Mueller v. Nichols
This text of 50 Ill. App. 663 (Mueller v. Nichols) is published on Counsel Stack Legal Research, covering Appellate Court of Illinois primary law. Counsel Stack provides free access to over 12 million legal documents including statutes, case law, regulations, and constitutions.
Opinion
Opinion of the Court,
The question presented in this case is whether the holder of a warehouse receipt for ten barrels of whisky, pledged to him as security for the payment of the pledgor’s note, is bound upon request of the pledgor to sell such whisky or the receipt and apply the proceeds to the payment of the note.
Such pledge is but a mortgage and we are not aware of any rule that requires the holder of a mortgage to foreclose the same upon the request of the mortgagee.
The pledgee of negotiable paper is bound to use reasonable diligence for its collection, but the pledgee of either chattels or choses in action is not bound to sell the same at the request of the pledgor. Rozet v. McClellan, 48 Ill. 345; Story on Bailments, Sec. 308; Granite Bank v.
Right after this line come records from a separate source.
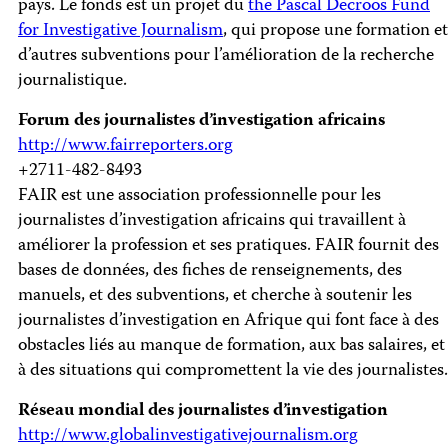
pays. Le fonds est un projet du
the Pascal Decroos Fund
for Investigative Journalism
, qui propose une formation et
d’autres subventions pour l’amélioration de la recherche
journalistique.
Forum des journalistes d’investigation africains
http://www.fairreporters.org
+2711-482-8493
FAIR est une association professionnelle pour les
journalistes d’investigation africains qui travaillent à
améliorer la profession et ses pratiques. FAIR fournit des
bases de données, des fiches de renseignements, des
manuels, et des subventions, et cherche à soutenir les
journalistes d’investigation en Afrique qui font face à des
obstacles liés au manque de formation, aux bas salaires, et
à des situations qui compromettent la vie des journalistes.
Réseau mondial des journalistes d’investigation
http://www.globalinvestigativejournalism.org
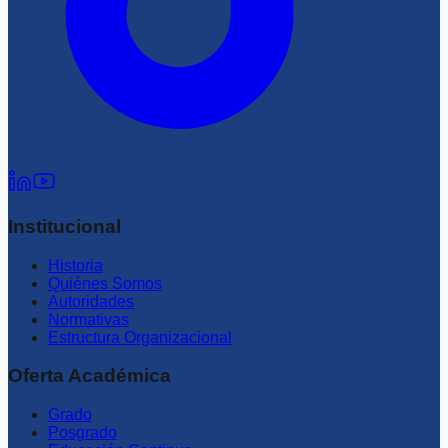
Institucional
Historia
Quiénes Somos
Autoridades
Normativas
Estructura Organizacional
Oferta Académica
Grado
Posgrado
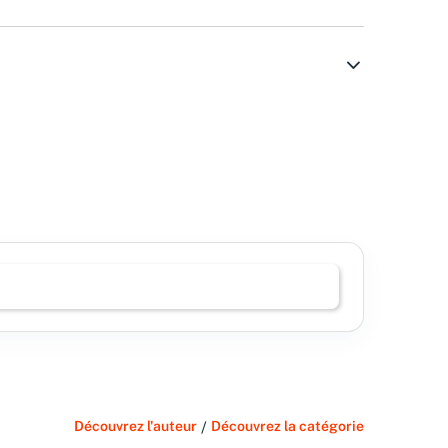
Découvrez l'auteur
/
Découvrez la catégorie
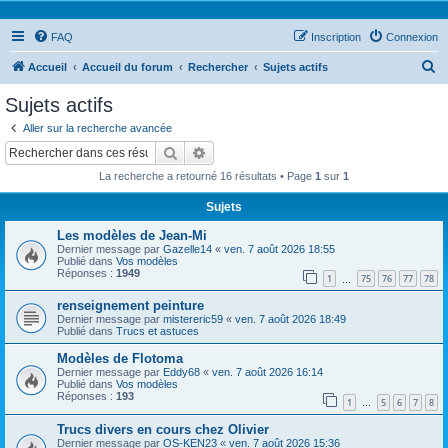
FAQ
Inscription
Connexion
R
Accueil
Accueil du forum
Rechercher
Sujets actifs
e
Sujets actifs
c
Aller sur la recherche avancée
h
Rechercher
Recherche avancée
e
La recherche a retourné 16 résultats • Page
1
sur
1
r
Sujets
c
Les modèles de Jean-Mi
h
Dernier message par
Gazelle14
«
ven. 7 août 2026 18:55
e
Publié dans
Vos modèles
Réponses :
1949
1
75
76
77
78
…
r
renseignement peinture
Dernier message par
mistereric59
«
ven. 7 août 2026 18:49
Publié dans
Trucs et astuces
Modèles de Flotoma
Dernier message par
Eddy68
«
ven. 7 août 2026 16:14
Publié dans
Vos modèles
Réponses :
193
1
5
6
7
8
…
Trucs divers en cours chez Olivier
Dernier message par
OS-KEN23
«
ven. 7 août 2026 15:36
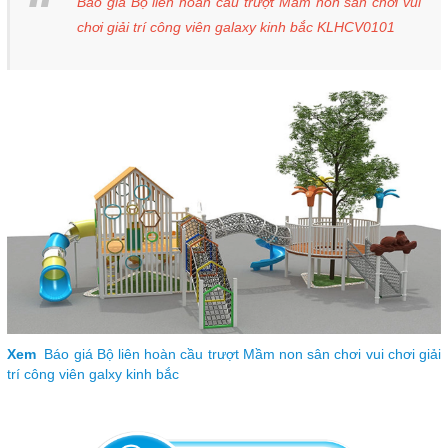
Báo giá Bộ liên hoàn cầu trượt Mầm non sân chơi vui
chơi giải trí công viên galaxy kinh bắc KLHCV0101
Xem
Báo giá Bộ liên hoàn cầu trượt Mầm non sân chơi vui chơi giải
trí công viên galxy kinh bắc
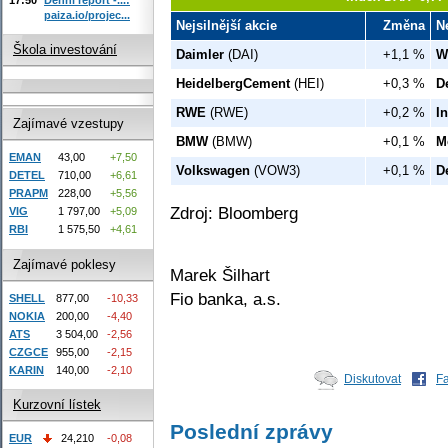
paiza.io/projec...
Nejsilnější akcie
Změna
N
Škola investování
Daimler
(DAI)
+1,1 %
W
HeidelbergCement
(HEI)
+0,3 %
D
RWE
(RWE)
+0,2 %
I
Zajímavé vzestupy
BMW
(BMW)
+0,1 %
M
EMAN
43,00
+7,50
Volkswagen
(VOW3)
+0,1 %
D
DETEL
710,00
+6,61
PRAPM
228,00
+5,56
Zdroj: Bloomberg
VIG
1 797,00
+5,09
RBI
1 575,50
+4,61
Zajímavé poklesy
Marek Šilhart
Fio banka, a.s.
SHELL
877,00
-10,33
NOKIA
200,00
-4,40
ATS
3 504,00
-2,56
CZGCE
955,00
-2,15
KARIN
140,00
-2,10
Diskutovat
F
Kurzovní lístek
Poslední zprávy
EUR
24,210
-0,08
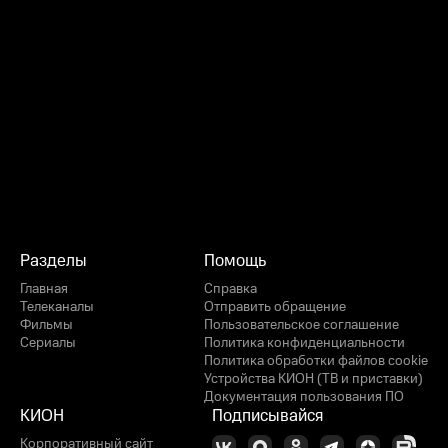
Разделы
Помощь
Главная
Справка
Телеканалы
Отправить обращение
Фильмы
Пользовательское соглашение
Сериалы
Политика конфиденциальности
Политика обработки файлов cookie
Устройства КИОН (ТВ и приставки)
Документация пользования ПО
КИОН
Подписывайся
Корпоративный сайт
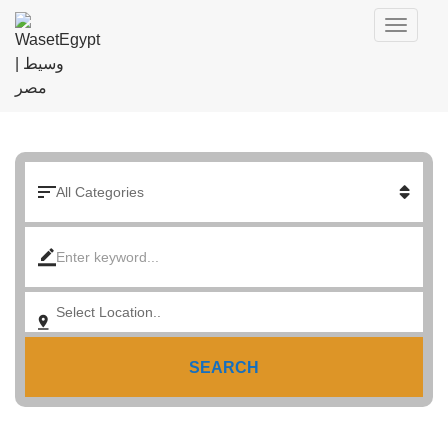
SEARCH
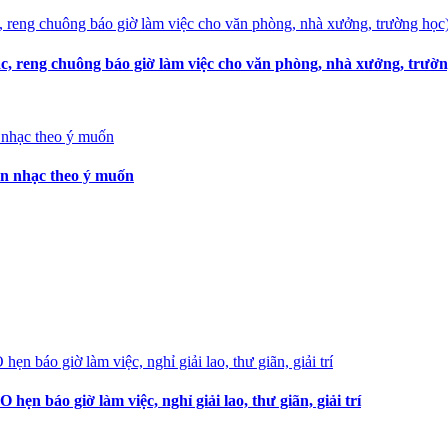
, reng chuông báo giờ làm việc cho văn phòng, nhà xưởng, trườn
ọn nhạc theo ý muốn
 báo giờ làm việc, nghỉ giải lao, thư giãn, giải trí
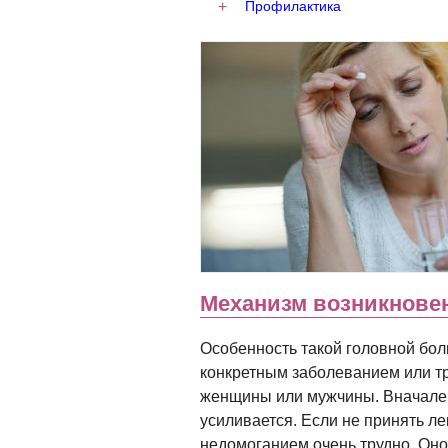
Профилактика
Механизм возникнове
Особенность такой головной боли
конкретным заболеванием или тр
женщины или мужчины. Вначале 
усиливается. Если не принять ле
недомоганием очень трудно. Оно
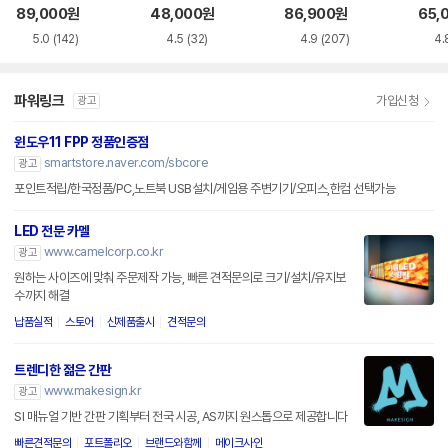
화이트 한글
한글
89,000
원
48,000
원
86,900
원
65,
5.0
(142)
4.5
(32)
4.9
(207)
4.
파워링크
가입신청
광고
윈도우11 FPP 정품인증점
smartstore.naver.com/sbcore
광고
포인트적립/한국정품/PC,노트북 USB설치/게임용 주변기기/오피스,한컴 선택가능
LED 전문 카멜
www.camelcorp.co.kr
광고
원하는 사이즈에 맞춰 주문제작 가능, 빠른 견적문의로 크기/설치/유지보
수까지 해결
납품실적
스토어
신제품출시
견적문의
트렌디한 젊은 간판
www.makesign.kr
광고
SI 매뉴얼 기반 간판 기획부터 전국 시공, AS까지 원스톱으로 제공합니다
빠른견적문의
포트폴리오
브랜드와함께
메이크사인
Richardson, 1 Met..401; Smith v. Stoul, 63 Me. 205; Robinson v. Hurly, 11 Iowa, 410; 3d Parsons on Contracts, 289.
If, in this case, the pledgor desired to have the receipt or whisky sold, he should have paid up his debt and then he could have done what he liked with his property. He can not hold the pledgee liable for any loss occasioned by his failure to sell.
The order of the Circuit Court striking appellant’s affidavits, etc., from the files is affirmed.